**CONSIGNE 1:**
Recopiez mot pour mot, dans les rangées, les lignes allant de celle qui contient "URLs de contexte" jusqu'à celle qui contient "Vous pouvez fai", ces deux lignes comprises.

**EXTRAIT FOURNI:**
* * *

Alors que des personnes ont été placé en garde à vue suite à une manifestation, qu'il s'agisse des gilets jaunes, de la réforme des retraites, de la marche pour le climat et bien d'autre, le législateur et le gouvernement ont tendu à promulguer des sanctions contre les manifestants les plus violents. Allant du simple rappel à la loi à une interdiction de se rendre à Paris pendant plusieurs mois, la loi du 10 avril 2019 dite anti-casseurs élargie les sanctions définies par le Code pénal.
Les manifestations souvent nombreuses en France ont été particulièrement réprimées au cours de l'année 2019. Qu'il s'agisse des manifestants plus nombreux ou plus violents, il est dénombré de très nombreuses mises en garde à vues, voire de dispersion par les forces de l'ordre de mouvements dès leurs débuts. De plus, les procès pour violences policières se comptent également.
Alors quel est l'état du droit de manifester en France aujourd'hui ?
Cette question est aujourd'hui particulièrement importante en raison des nombreux mouvements sociaux en oeuvre et des dérives dans l'usage de la force non-proportionnée et non nécessaire parfois, qui ont pu ressortir au cours de la dernière année.

* * *

**DONNÉES À EXAMINER:**
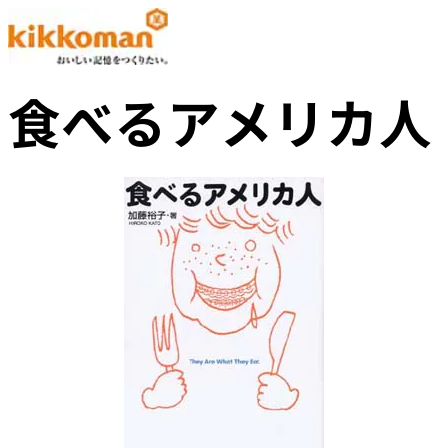
食べるアメリカ人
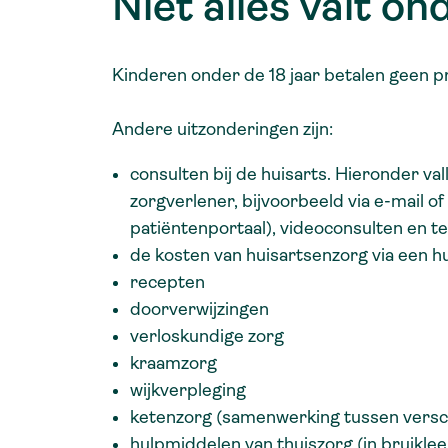
Niet alles valt on
Kinderen onder de 18 jaar betalen geen p
Andere uitzonderingen zijn:
consulten bij de huisarts. Hieronder val
zorgverlener, bijvoorbeeld via e-mail of
patiëntenportaal), videoconsulten en t
de kosten van huisartsenzorg via een 
recepten
doorverwijzingen
verloskundige zorg
kraamzorg
wijkverpleging
ketenzorg (samenwerking tussen versc
hulpmiddelen van thuiszorg (in bruiklee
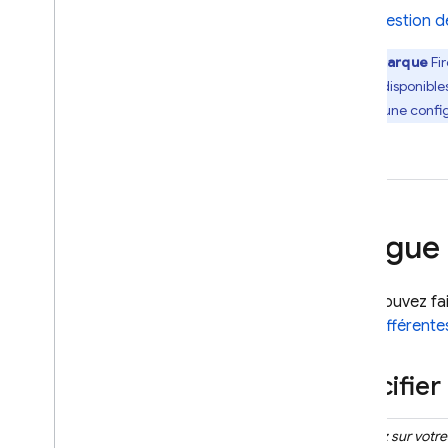
URLs de contexte
Gestion de
Ancrage : recherche Google
Remarque
Fi
Ancrage : Google Maps
bientôt disponibles
Contrôler la génération de
Ajouter une config
réponses
Présentation des options
Conception de requête
Configuration de modèle
Modèles avec réflexion
Langue 
Paramètres de sécurité
Instructions système
Vous pouvez fai
Se préparer pour la
dans différente
production
Checklist pour la production
Spécifier
Restreindre les requêtes aux
utilisateurs authentifiés
Modifier le nom du modèle à
Cliquez sur votr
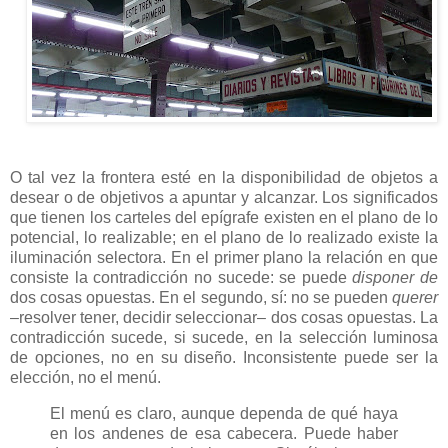
O tal vez la frontera esté en la disponibilidad de objetos a
desear o de objetivos a apuntar y alcanzar. Los significados
que tienen los carteles del epígrafe existen en el plano de lo
potencial, lo realizable; en el plano de lo realizado existe la
iluminación selectora. En el primer plano la relación en que
consiste la contradicción no sucede: se puede
disponer de
dos cosas opuestas. En el segundo, sí: no se pueden
querer
–resolver tener, decidir seleccionar– dos cosas opuestas. La
contradicción sucede, si sucede, en la selección luminosa
de opciones, no en su diseño. Inconsistente puede ser la
elección, no el menú.
El menú es claro, aunque dependa de qué haya
en los andenes de esa cabecera. Puede haber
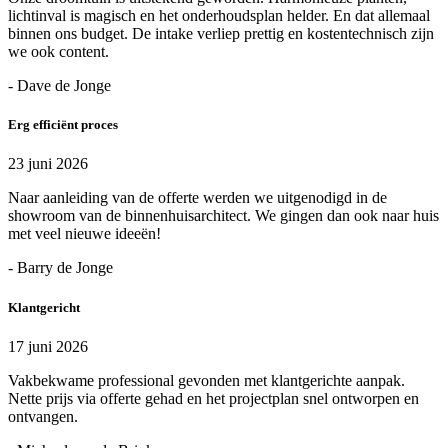
lichtinval is magisch en het onderhoudsplan helder. En dat allemaal
binnen ons budget. De intake verliep prettig en kostentechnisch zijn
we ook content.
- Dave de Jonge
Erg efficiënt proces
23 juni 2026
Naar aanleiding van de offerte werden we uitgenodigd in de
showroom van de binnenhuisarchitect. We gingen dan ook naar huis
met veel nieuwe ideeën!
- Barry de Jonge
Klantgericht
17 juni 2026
Vakbekwame professional gevonden met klantgerichte aanpak.
Nette prijs via offerte gehad en het projectplan snel ontworpen en
ontvangen.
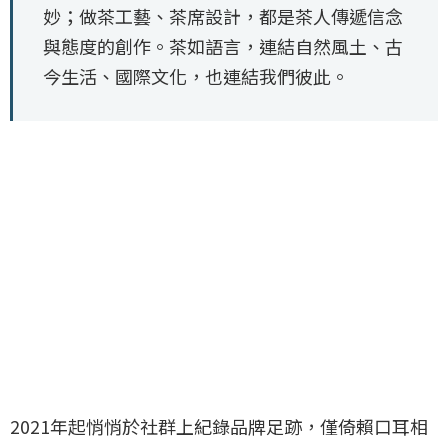
妙；做茶工藝、茶席設計，都是茶人傳遞信念
與態度的創作。茶如語言，連結自然風土、古
今生活、國際文化，也連結我們彼此。
2021年起悄悄於社群上紀錄品牌足跡，僅倚賴口耳相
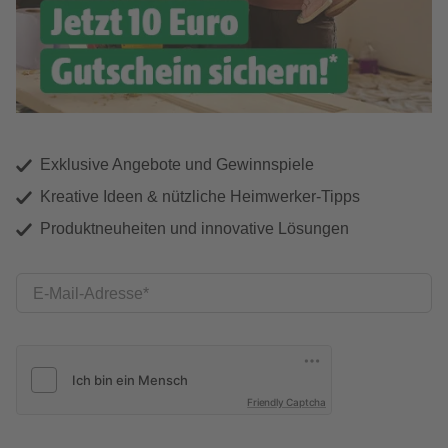
Exklusive Angebote und Gewinnspiele
Kreative Ideen & nützliche Heimwerker-Tipps
Produktneuheiten und innovative Lösungen
E-Mail-Adresse
Friendly Captcha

* * *

**CONSIGNE 2:**
Selon l'extrait sur le droit de manifester, pourquoi la question de l'état de ce droit en France est-elle aujourd'hui particulièrement importante ? Répondez en une à trois phrases.

**RÉPONSE 1:**
URLs de contexte
Gestion de
Ancrage : recherche Google
Remarque
Fi
Ancrage : Google Maps
bientôt disponibles
Contrôler la génération de
Ajouter une config
réponses
Présentation des options
Conception de requête
Configuration de modèle
Modèles avec réflexion
Langue 
Paramètres de sécurité
Instructions système
Vous pouvez fai

**RÉPONSE 2:**
Elle est particulièrement importante en raison des nombreux mouvements sociaux en œuvre. Elle l'est aussi à cause des dérives dans l'usage de la force, parfois non proportionnée et non nécessaire, qui ont pu ressortir au cours de la dernière année.